La direction d’Air France vient d’assigner en justice le principal syndicat de pilotes, le SNPL, qui refuse de donner son accord au plan d’économies de la compagnie, Transform 2015, au moins pour ce qui concerne les attaques visant les pilotes. De toute évidence, la direction cherche à passer en force. En effet, début juillet, un juge s’était déclaré incompétent pour décider de la procédure en référé lancée par Air France contre le SNPL, ce qui avait suspendu les poursuites judiciaires. Air France revient donc à la charge contre ce syndicat, alors qu’il a lancé un référendum auprès des 3 000 pilotes de la compagnie, pour leur demander s’ils approuvent ou pas le plan d’économies de la direction.
La direction d’Air France a préféré ne pas attendre le résultat de ce référendum.
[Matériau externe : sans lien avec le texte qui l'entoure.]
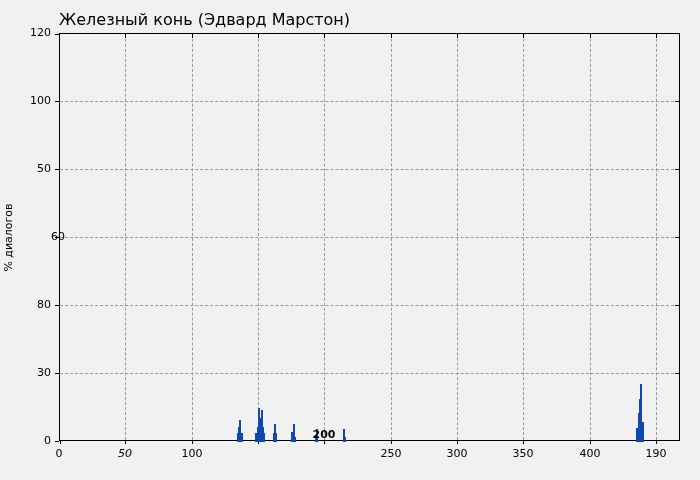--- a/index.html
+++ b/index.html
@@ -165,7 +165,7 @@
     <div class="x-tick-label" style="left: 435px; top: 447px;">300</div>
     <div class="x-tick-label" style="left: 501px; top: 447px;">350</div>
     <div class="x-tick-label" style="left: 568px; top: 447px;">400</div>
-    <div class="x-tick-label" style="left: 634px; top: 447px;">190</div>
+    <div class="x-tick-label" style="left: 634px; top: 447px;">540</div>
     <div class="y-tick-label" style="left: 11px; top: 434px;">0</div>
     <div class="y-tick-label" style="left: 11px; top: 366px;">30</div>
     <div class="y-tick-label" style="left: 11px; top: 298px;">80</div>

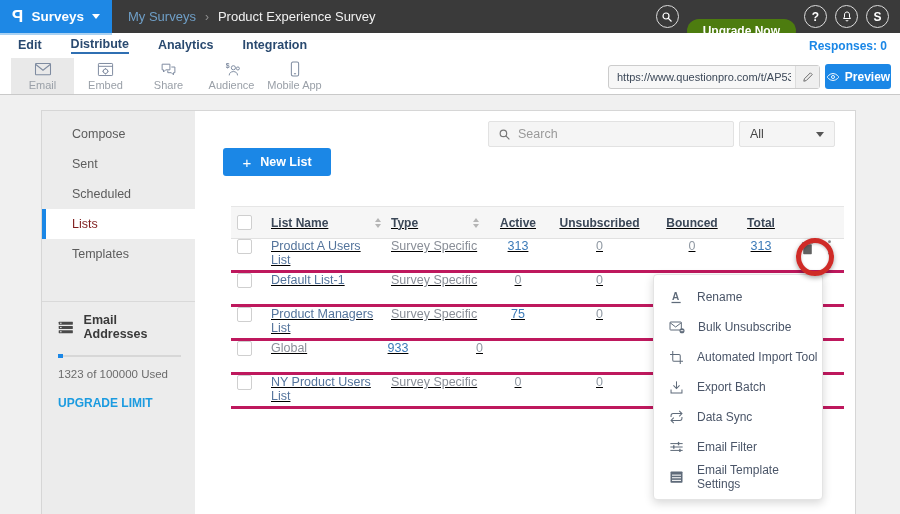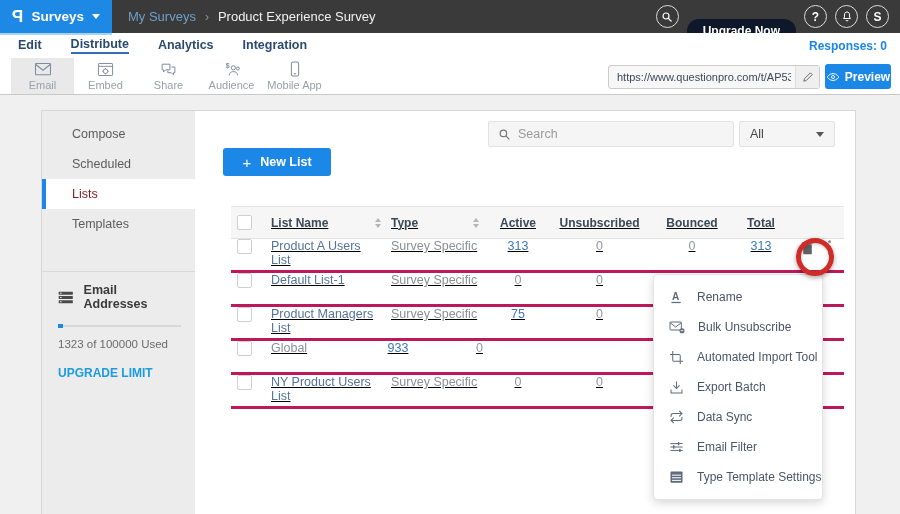--- a/index.html
+++ b/index.html
@@ -19,7 +19,7 @@
   .bc-current { color:#f0f0f0; }
   .topbar-right { margin-left:auto; display:flex; align-items:center; gap:8px; padding-right:11px; }
   .circle-btn { width:23px; height:23px; border:1.5px solid #dcdcdc; border-radius:50%; display:flex; align-items:center; justify-content:center; color:#fff; font-size:12px; font-weight:700; flex:0 0 auto; }
-  .upgrade-btn { background:#0f172a; color:#fff; font-size:12px; font-weight:700; height:24px; padding:0 16px; border-radius:12px; display:flex; align-items:center;margin-top:28px; }
+  .upgrade-btn { background:#4d7c0f; color:#fff; font-size:12px; font-weight:700; height:24px; padding:0 16px; border-radius:12px; display:flex; align-items:center;margin-top:28px; }
 
   
   .tabbar { position:absolute; left:0; top:33px; width:900px; height:25px; background:#fff; display:flex; align-items:center; padding-left:18px; gap:29px; }

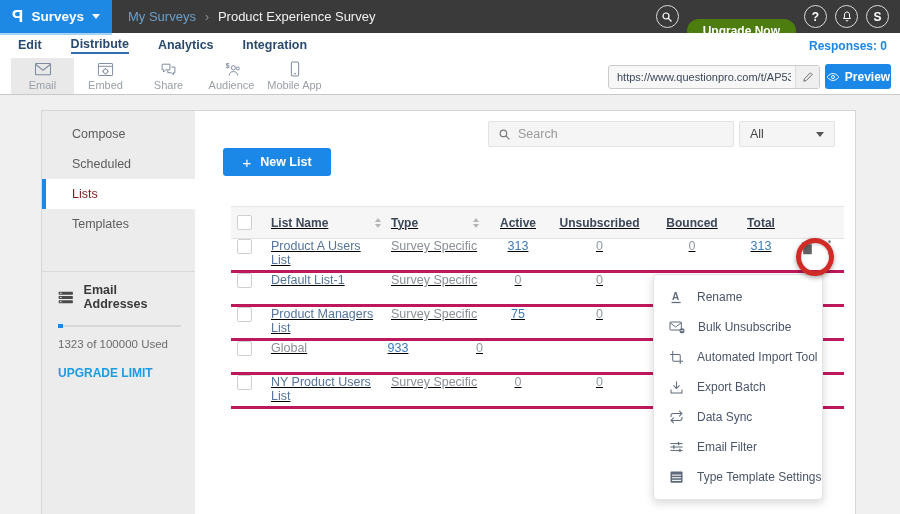--- a/index.html
+++ b/index.html
@@ -202,6 +202,7 @@
   <div class="card">
     <aside class="sidebar">
       <div class="side-item">Compose</div>
+      <div class="side-item">Sent</div>
       <div class="side-item">Scheduled</div>
       <div class="side-item active">Lists</div>
       <div class="side-item">Templates</div>

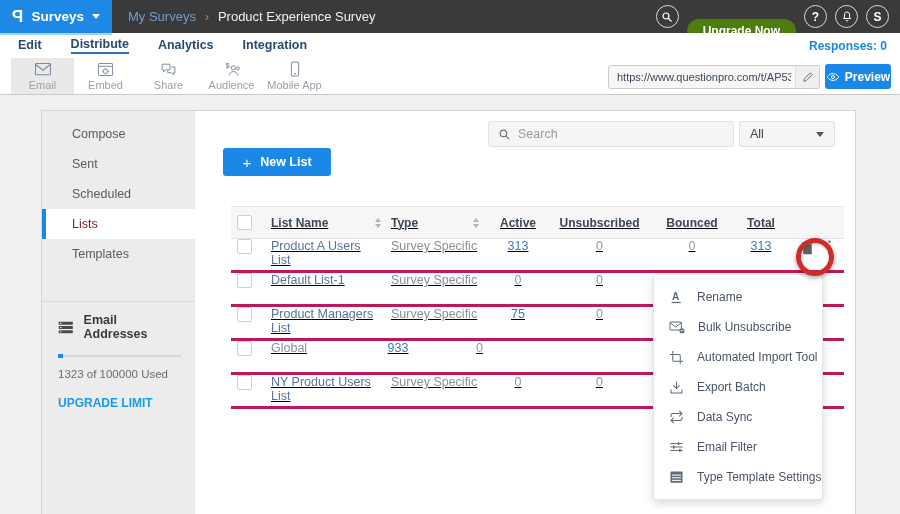--- a/index.html
+++ b/index.html
@@ -429,7 +429,7 @@
           <line x1="4" y1="10" x2="16" y2="10" stroke="#fff" stroke-width="1.4"></line>
           <line x1="4" y1="13.5" x2="16" y2="13.5" stroke="#fff" stroke-width="1.4"></line>
         </svg>
-      <span>Type Template Settings</span>
+      <span>Email Template Settings</span>
     </div>
   </div>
Elle avait, semble-t-il, de bonnes raisons de craindre qu’il lui soit défavorable. Elle n’a évidemment pas oublié ni digéré la grève massive des pilotes de l’an dernier contre son plan d’économies Transform 2015. Et cela fait des mois que le SNPL refuse de donner son accord à une direction qui veut, avec ce plan, ­réaliser 2 milliards d’euros d’économies sur le dos de l’ensemble du personnel. Un plan qui a déjà eu pour résultat la suppression de 8 000 emplois, une intensification de la charge de travail, de la flexibilité, de nouvelles attaques contre le salaire réel pour toutes les catégories de personnel, les pilotes pour leur part refusant notamment, à juste titre, une diminution de leur rémunération pour les heures de vol de nuit.
Et ce n’est d’ailleurs pas fini. Car si la direction d’Air France piaffe d’impatience pour boucler ce plan drastique, elle en a déjà annoncé un autre : Perform 2020. Celui-ci vise à économiser 1,1 milliard supplémentaire et devrait entrer en vigueur fin septembre.
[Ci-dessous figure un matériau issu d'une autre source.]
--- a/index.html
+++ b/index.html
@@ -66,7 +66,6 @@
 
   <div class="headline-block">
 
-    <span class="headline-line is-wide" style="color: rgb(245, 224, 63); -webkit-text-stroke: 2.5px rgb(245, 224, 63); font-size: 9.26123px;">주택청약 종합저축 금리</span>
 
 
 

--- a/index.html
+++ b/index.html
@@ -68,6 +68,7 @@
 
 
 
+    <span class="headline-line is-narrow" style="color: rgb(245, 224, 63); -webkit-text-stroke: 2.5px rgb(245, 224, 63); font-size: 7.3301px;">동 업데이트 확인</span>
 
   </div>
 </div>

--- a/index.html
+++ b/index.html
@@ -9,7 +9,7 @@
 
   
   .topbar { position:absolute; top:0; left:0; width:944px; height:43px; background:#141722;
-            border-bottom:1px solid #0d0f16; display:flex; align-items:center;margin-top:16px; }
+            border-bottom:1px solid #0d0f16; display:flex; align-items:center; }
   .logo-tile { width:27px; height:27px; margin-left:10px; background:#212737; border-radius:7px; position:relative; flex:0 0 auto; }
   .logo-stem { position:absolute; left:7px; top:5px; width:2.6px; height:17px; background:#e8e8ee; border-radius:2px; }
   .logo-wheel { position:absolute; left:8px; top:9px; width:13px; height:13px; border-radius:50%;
Certes, à Air France, les directions successives se sont employées à entretenir un certain esprit corporatiste, à diviser pour mieux régner en opposant telle catégorie de personnel à telle autre. En cela, elle n’a malheureusement pas manqué d’appuis auprès de certains syndicats corporatistes et elle espère que le refus des pilotes à son plan sera perçu comme spécifique aux seuls pilotes.
Comme si les attaques qu’elle mène plan après plan ne frappaient pas toutes les catégories de personnel ! Tous ensemble, les travailleurs de toute la compagnie, toutes catégories et professions confondues, auraient les moyens de faire reculer une direction qui, ils le constatent, n’a aucune intention de s’arrêter d’elle-même sur ce terrain. À moins que les travailleurs ne l’y contraignent.